• INFORMATION SHOWN
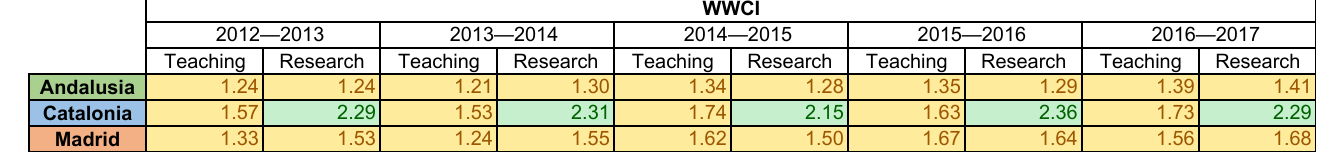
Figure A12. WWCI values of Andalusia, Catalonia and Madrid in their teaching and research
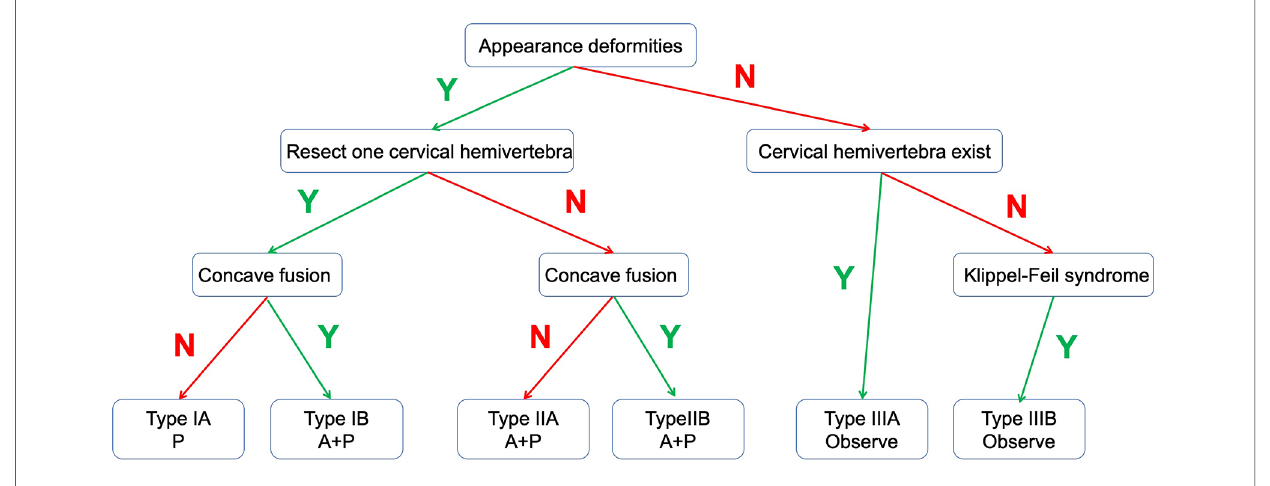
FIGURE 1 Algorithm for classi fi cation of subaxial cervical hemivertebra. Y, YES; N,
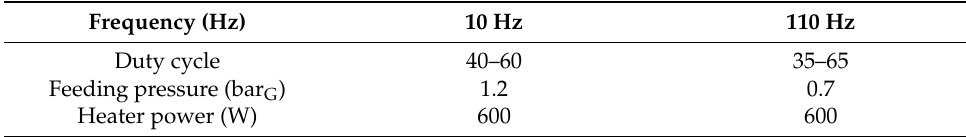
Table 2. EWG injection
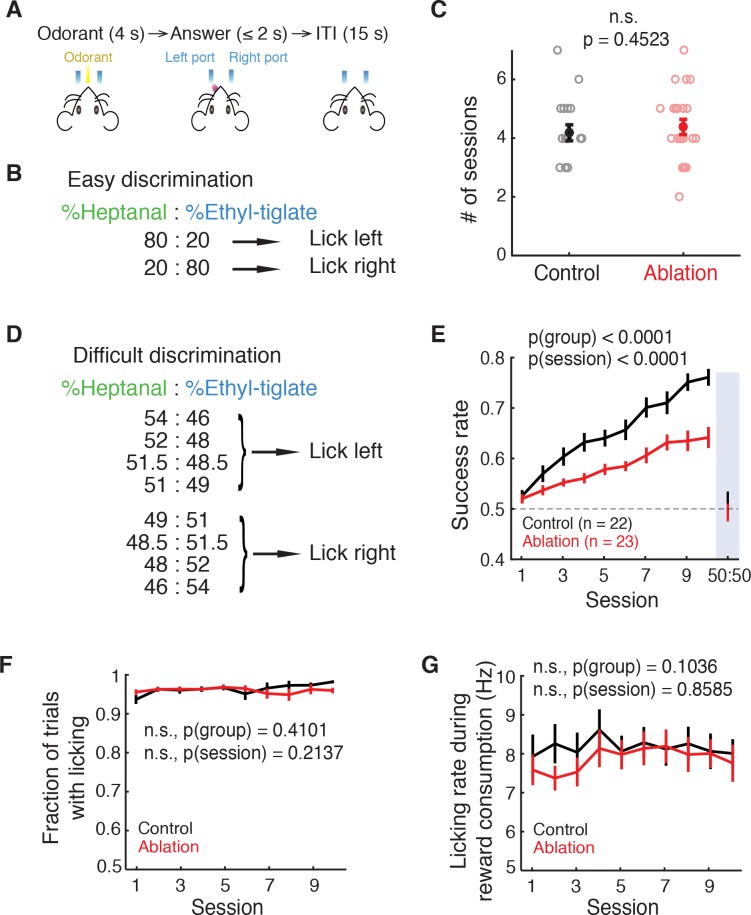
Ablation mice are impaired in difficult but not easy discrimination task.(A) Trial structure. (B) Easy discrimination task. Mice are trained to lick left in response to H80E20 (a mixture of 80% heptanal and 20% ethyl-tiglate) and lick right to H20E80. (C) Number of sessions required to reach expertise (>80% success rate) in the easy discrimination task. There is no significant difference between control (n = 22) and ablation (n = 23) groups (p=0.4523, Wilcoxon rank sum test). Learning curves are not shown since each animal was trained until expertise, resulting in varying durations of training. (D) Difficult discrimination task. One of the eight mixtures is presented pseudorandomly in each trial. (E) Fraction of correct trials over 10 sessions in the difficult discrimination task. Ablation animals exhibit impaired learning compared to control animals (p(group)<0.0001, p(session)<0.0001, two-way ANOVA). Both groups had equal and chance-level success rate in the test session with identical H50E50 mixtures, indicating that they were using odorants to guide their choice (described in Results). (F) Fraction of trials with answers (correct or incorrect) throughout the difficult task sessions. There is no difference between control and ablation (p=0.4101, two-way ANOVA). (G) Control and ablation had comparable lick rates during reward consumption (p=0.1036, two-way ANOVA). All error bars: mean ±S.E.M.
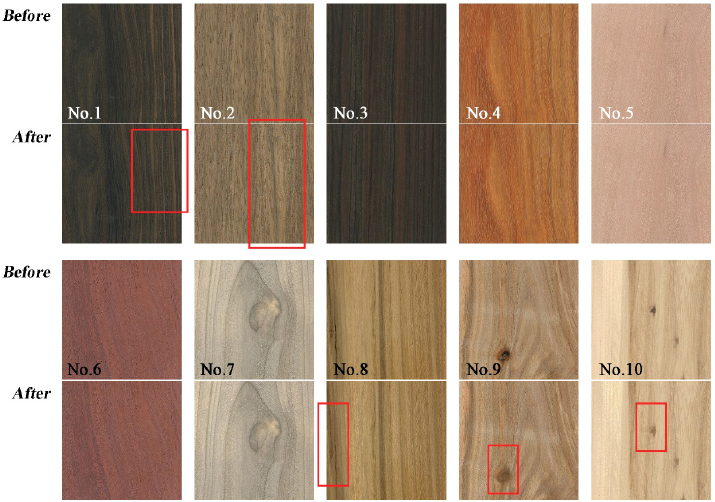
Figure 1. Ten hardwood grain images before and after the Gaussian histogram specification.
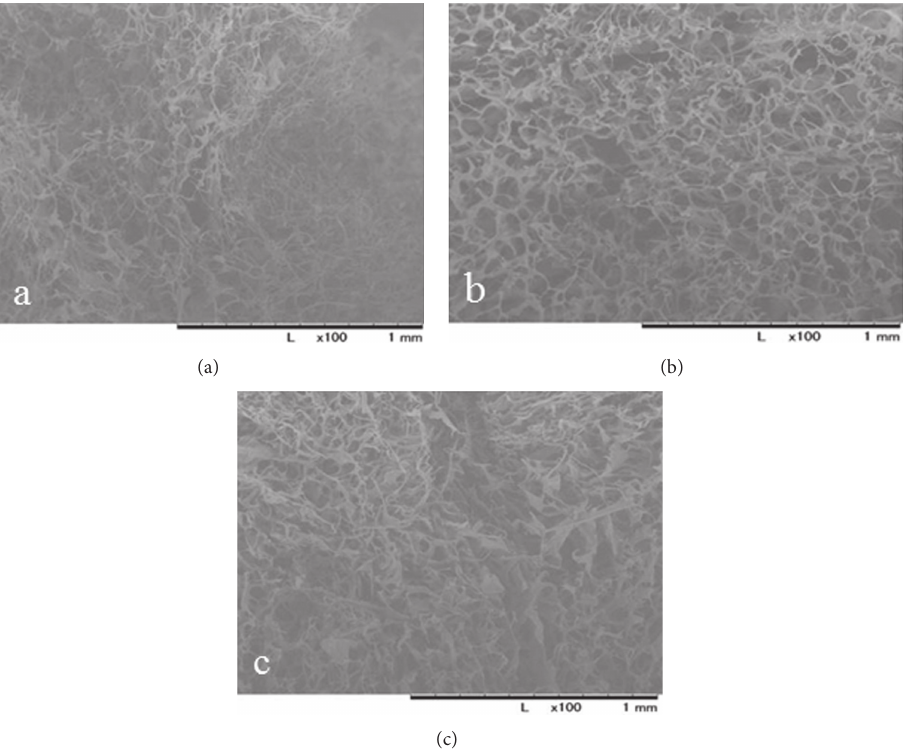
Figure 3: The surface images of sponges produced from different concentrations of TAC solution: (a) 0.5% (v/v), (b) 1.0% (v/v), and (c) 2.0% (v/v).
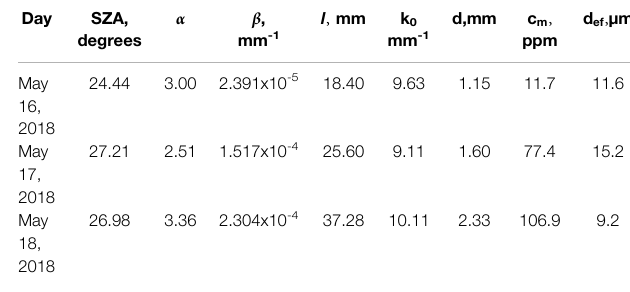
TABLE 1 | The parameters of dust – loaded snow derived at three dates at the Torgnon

---

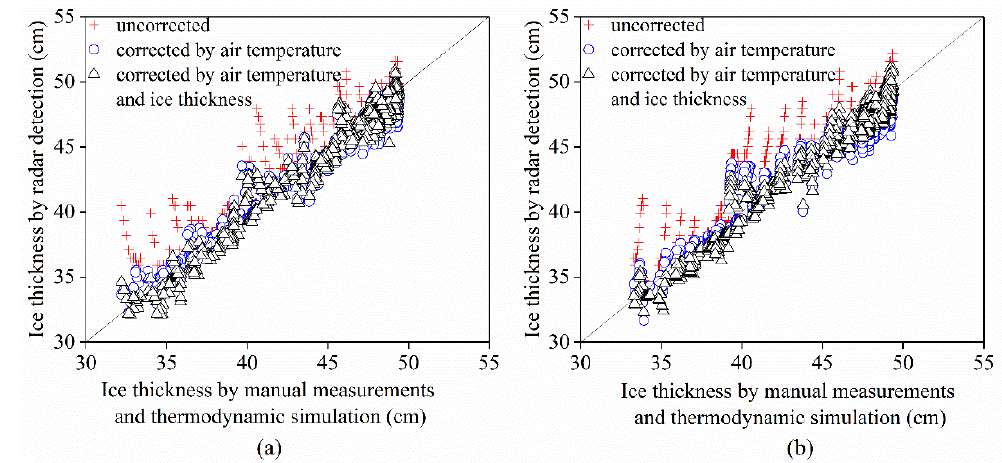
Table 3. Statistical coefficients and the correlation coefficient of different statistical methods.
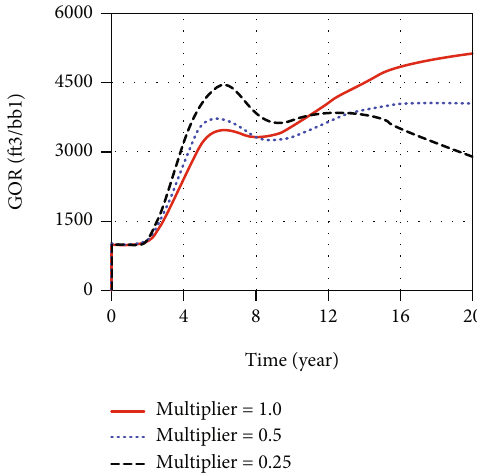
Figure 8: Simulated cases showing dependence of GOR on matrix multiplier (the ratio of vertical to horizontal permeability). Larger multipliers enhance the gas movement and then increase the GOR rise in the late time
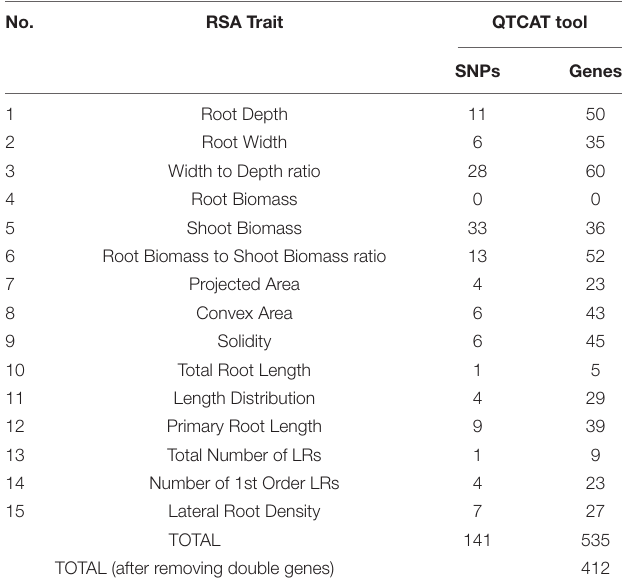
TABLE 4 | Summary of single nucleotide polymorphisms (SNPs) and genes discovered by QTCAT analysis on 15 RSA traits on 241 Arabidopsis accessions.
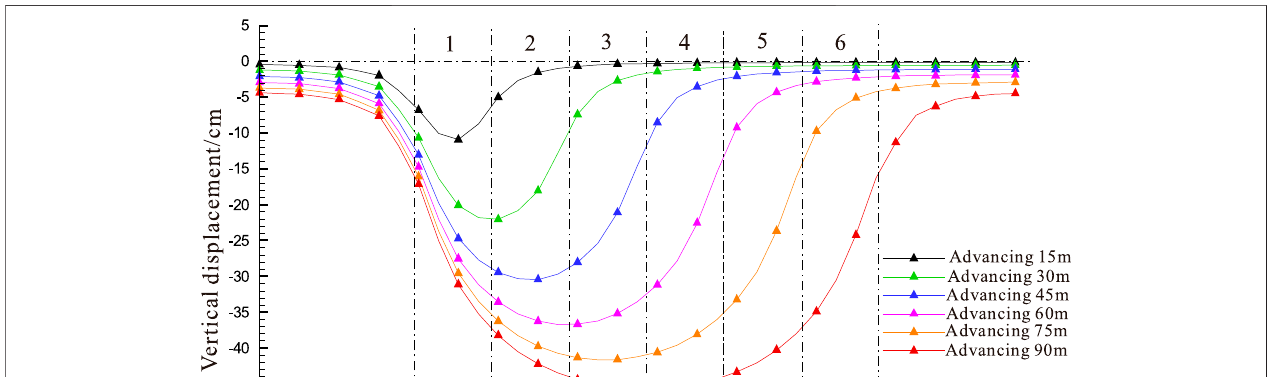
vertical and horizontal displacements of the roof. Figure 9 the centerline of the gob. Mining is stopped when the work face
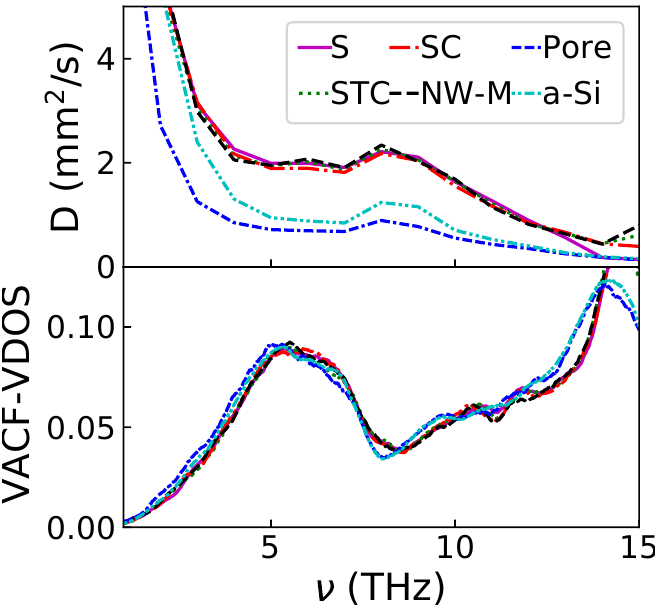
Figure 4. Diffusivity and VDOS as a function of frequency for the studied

• PROMPT
Repeat only the stretch of data above that runs from the line with "Figure A12. WWCI" to the line with "TABLE 1 | The". Keep both end lines; exclude pictures.

• RESPONSE AREA
Figure A12. WWCI values of Andalusia, Catalonia and Madrid in their teaching and research
FIGURE 1 Algorithm for classi fi cation of subaxial cervical hemivertebra. Y, YES; N,
Table 2. EWG injection
Ablation mice are impaired in difficult but not easy discrimination task.(A) Trial structure. (B) Easy discrimination task. Mice are trained to lick left in response to H80E20 (a mixture of 80% heptanal and 20% ethyl-tiglate) and lick right to H20E80. (C) Number of sessions required to reach expertise (>80% success rate) in the easy discrimination task. There is no significant difference between control (n = 22) and ablation (n = 23) groups (p=0.4523, Wilcoxon rank sum test). Learning curves are not shown since each animal was trained until expertise, resulting in varying durations of training. (D) Difficult discrimination task. One of the eight mixtures is presented pseudorandomly in each trial. (E) Fraction of correct trials over 10 sessions in the difficult discrimination task. Ablation animals exhibit impaired learning compared to control animals (p(group)<0.0001, p(session)<0.0001, two-way ANOVA). Both groups had equal and chance-level success rate in the test session with identical H50E50 mixtures, indicating that they were using odorants to guide their choice (described in Results). (F) Fraction of trials with answers (correct or incorrect) throughout the difficult task sessions. There is no difference between control and ablation (p=0.4101, two-way ANOVA). (G) Control and ablation had comparable lick rates during reward consumption (p=0.1036, two-way ANOVA). All error bars: mean ±S.E.M.
Figure 1. Ten hardwood grain images before and after the Gaussian histogram specification.
Figure 3: The surface images of sponges produced from different concentrations of TAC solution: (a) 0.5% (v/v), (b) 1.0% (v/v), and (c) 2.0% (v/v).
TABLE 1 | The parameters of dust – loaded snow derived at three dates at the Torgnon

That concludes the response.